In this unit, we will very briefly cover discriminant analysis, which is a set of machine learning/statistical models that is very useful for classification.

- Be familiar with discriminant analysis models.
- Understand advantages and disadvantages of these kinds of models.

While logistic regression is the most widely used approach for classification, it has several limitations. For one, it doesn’t easily generalize to outcomes that have more than 2 categories. Also, for certain types of data, logistic regression might not perform very well. Other methods like tree-based models, KNN or SVM can be used for multi-category outcome classification and often provide good performance. Another option are Discriminant Analysis (DA) methods. Those approaches are fairly quick and easy to implement and fit. At times, they provide better performance than logistic regression and might do as well as more complicated models.

DA make assumptions about the distributions for each predictor, and then uses those distributions to model and predict the outcome. This is called a *generative* approach.

There are different forms of DA. Linear Discriminant Analysis (LDA) is the simplest approach, it assumes that predictors can be modeled with a multivariate normal distribution. Nonlinear discriminant analysis approaches, e.g., quadratic DA, allow for a more flexible distribution of the predictors.

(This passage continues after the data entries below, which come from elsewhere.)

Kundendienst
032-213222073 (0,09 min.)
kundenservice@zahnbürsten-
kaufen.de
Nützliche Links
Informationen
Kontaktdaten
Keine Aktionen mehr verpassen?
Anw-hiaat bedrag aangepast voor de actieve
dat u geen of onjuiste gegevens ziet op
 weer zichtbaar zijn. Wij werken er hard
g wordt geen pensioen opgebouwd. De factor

This makes the model more flexible, but also bigger (so possibly more prone to overfitting). One can show that LDA and logistic regression are mathematically rather similar (see e.g. the ISLR book). Other nonlinear variants of DA exist, e.g. regularized, mixture, flexible, …

As for any model, there is always a bias-variance/underfitting-overfitting trade-off between less flexible approaches like LDA and more flexible approaches like some of the nonlinear DAs.

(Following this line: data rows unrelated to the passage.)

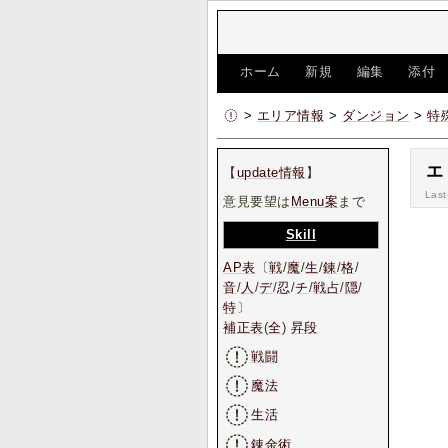
[
ホーム
|
新規
|
編集
|
添付
>
エリア情報
>
ダンジョン
>
特
エ
【
update情報
】
Last
意見要望は
Menu案
まで
Skill
AP表
〔
戦
/
魔
/
生
/
錬
/
格
/
音
/
人
/
デ
/
忍
/
チ
/
戦占
/
隠
/
特
〕
補正表
(
全
)
昇段
戦闘
魔法
生活
錬金術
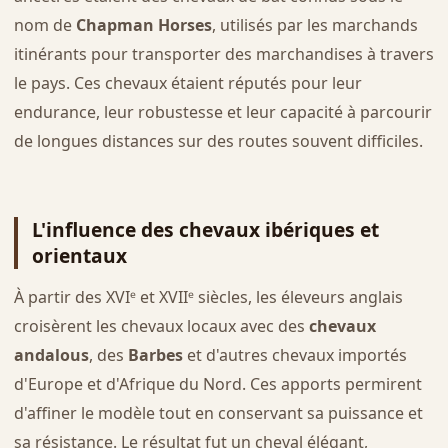
nom de
Chapman Horses
, utilisés par les marchands
itinérants pour transporter des marchandises à travers
le pays. Ces chevaux étaient réputés pour leur
endurance, leur robustesse et leur capacité à parcourir
de longues distances sur des routes souvent difficiles.
L'influence des chevaux ibériques et
orientaux
À partir des XVIᵉ et XVIIᵉ siècles, les éleveurs anglais
croisèrent les chevaux locaux avec des
chevaux
andalous
, des
Barbes
et d'autres chevaux importés
d'Europe et d'Afrique du Nord. Ces apports permirent
d'affiner le modèle tout en conservant sa puissance et
sa résistance. Le résultat fut un cheval élégant,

A nice feature of DA is that it is one of the algorithms that allows for classification with more then 2 outcomes. For two outcomes, there are situations where logistic regression struggles (if the outcomes are well-separated), and DA might perform better.

DA models are not as common as logistic regression, thus it might require a bit more explanation to your audience if you decide to use them. Also, DA models make assumptions about the distributions of the predictors. If those assumptions do not hold, DA might not perform well. In situations where logistic regression works well, it usually performs better. Like logistic regression, DA is used for classification, not regression.

`tidymodels`

`Tidymodels`

has the `discrim`

pacakge, which implements several forms of discriminant analysis.

Chapter 4 of ISLR discusses discriminant analysis. So does the *Generative Models* section in the *Examples of algorithms* chapter in IDS.